As the Guardian points out, Malaba critiqued the ruling for contradictorily both censuring Mugabe for being in breach of his constitutional responsibilities “and at the same time authorising him to continue acting unlawfully” by proclaiming a July date.

And this is exactly the problem. Never mind larger issues like media reform, or the tricky question of redefining just what Zimbabweans are voting for in terms of proportional representation, a new addition with the new Constitution. As David Coltart helpfully spelt out to the Daily News, there are a number of basic steps that have to happen on the way to an election date. All of this means that Mugabe can’t, actually, declare today that an election will be held on or before 31 July – It’s too late for that. So how does Zimbabwe’s Constitutional Court set an arbitrary date by which an election must be held – knowing that this will force illegal actions – and thereby violating the rights not only of the disenfranchised voters who brought the legal petition in the first place, but all of Zimbabwe’s other voters?

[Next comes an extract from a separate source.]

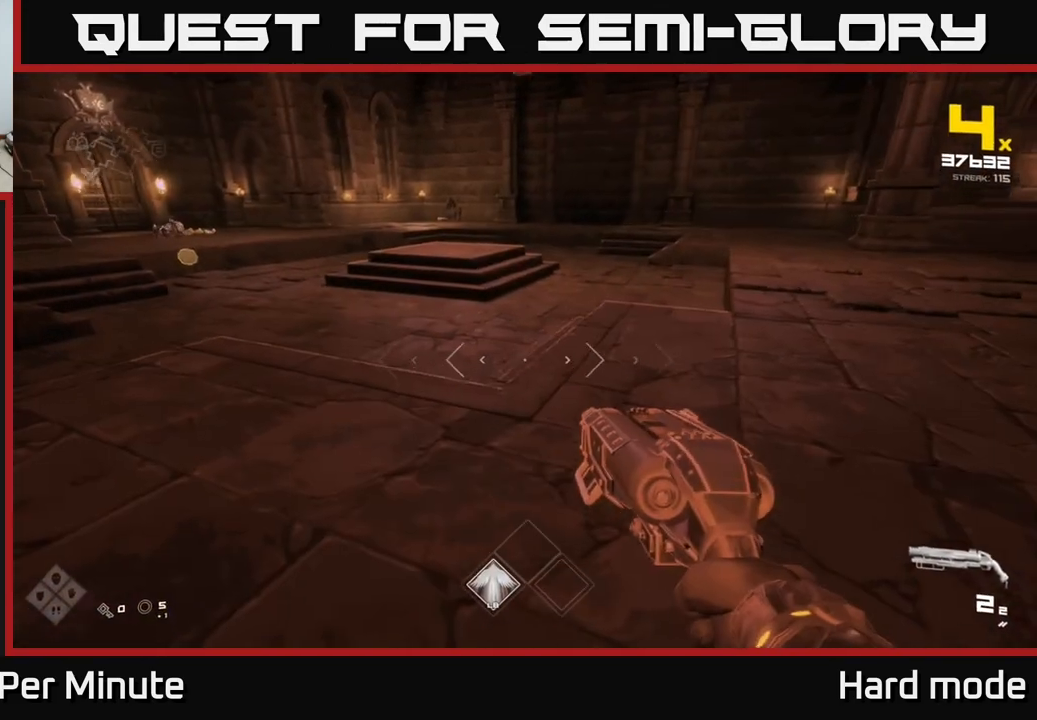
{"buttons": ["A"], "left_stick": "up-left", "right_stick": "center", "events": [[33, "left_stick", "up-left"], [467, "A", "down"]]}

We asked some of our subscribers whether elections before 31 July could be free and fair, and they were sceptical:

  • These elections won’t be free and fair
  • No to July 31 election. Not enough time for reforms
  • It’s a plan from Zanu PF and its allies not to hold credible elections. It’s risky coz the issue of reforms aren’t ripe.

“Zimbabwe’s authorities cannot expect to create a rights-respecting environment ahead of elections in the context of repression, harassment, and intimidation of civil society activists,” Human Rights Watch’s Tiseke Kasambala said in March.

Personally, it’s hard not to feel like this is playing right into Mugabe’s hands. He gets to “declare” elections without critical reforms because not doing so would be in violation of “the independence of the judiciary.” Meanwhile, the fact that actually having the election before 31 July would, at this stage, require a violation of some of the steps which, legally, have to happen before an election? Well, when did this government ever let the law stop them from doing what they want?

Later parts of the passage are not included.